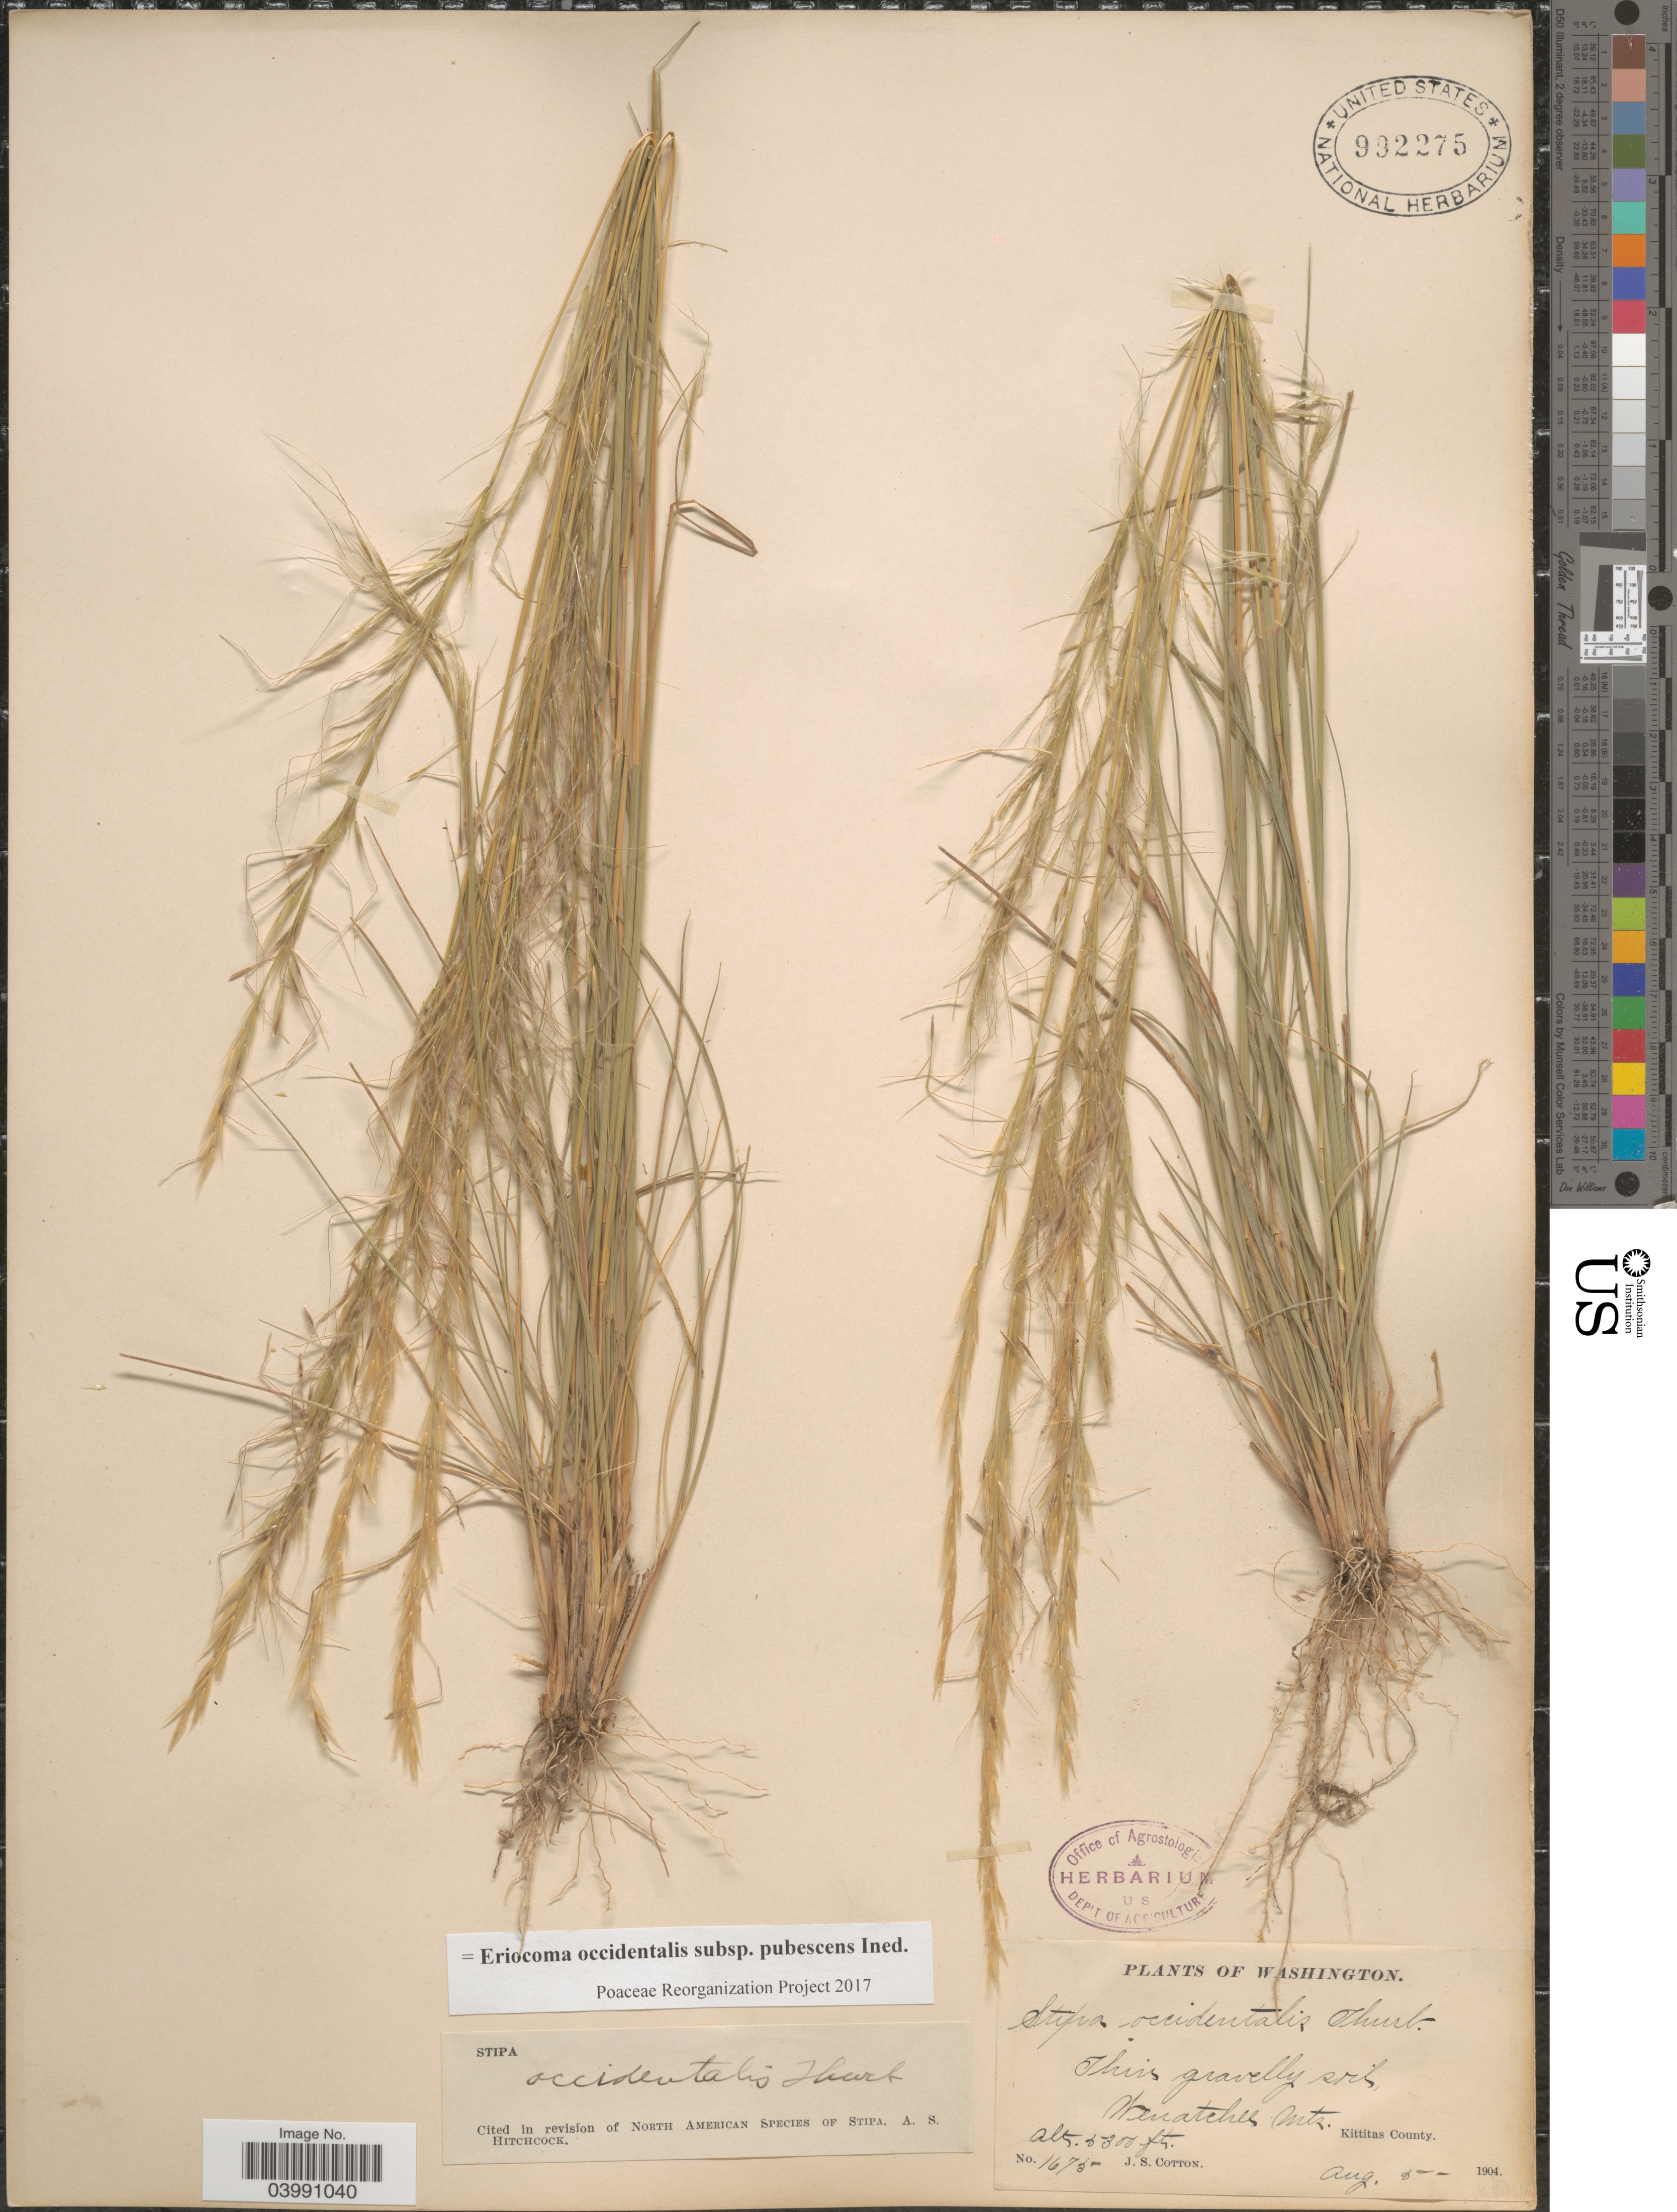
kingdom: Plantae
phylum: Tracheophyta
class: Liliopsida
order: Poales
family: Poaceae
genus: Eriocoma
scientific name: Eriocoma occidentalis subsp. pubescens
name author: (Vasey) Romasch.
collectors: J. S. Cotton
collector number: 1675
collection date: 1904-08-05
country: United States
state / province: Washington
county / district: Kittitas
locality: Wenatchee Mts. Kittitas County.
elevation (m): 1615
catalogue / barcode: US 992275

TASK OBJECTIVE
Reproduce every line of the data above word for word, leaving out the picture.

WRITTEN RESPONSE
kingdom: Plantae
phylum: Tracheophyta
class: Liliopsida
order: Poales
family: Poaceae
genus: Eriocoma
scientific name: Eriocoma occidentalis subsp. pubescens
name author: (Vasey) Romasch.
collectors: J. S. Cotton
collector number: 1675
collection date: 1904-08-05
country: United States
state / province: Washington
county / district: Kittitas
locality: Wenatchee Mts. Kittitas County.
elevation (m): 1615
catalogue / barcode: US 992275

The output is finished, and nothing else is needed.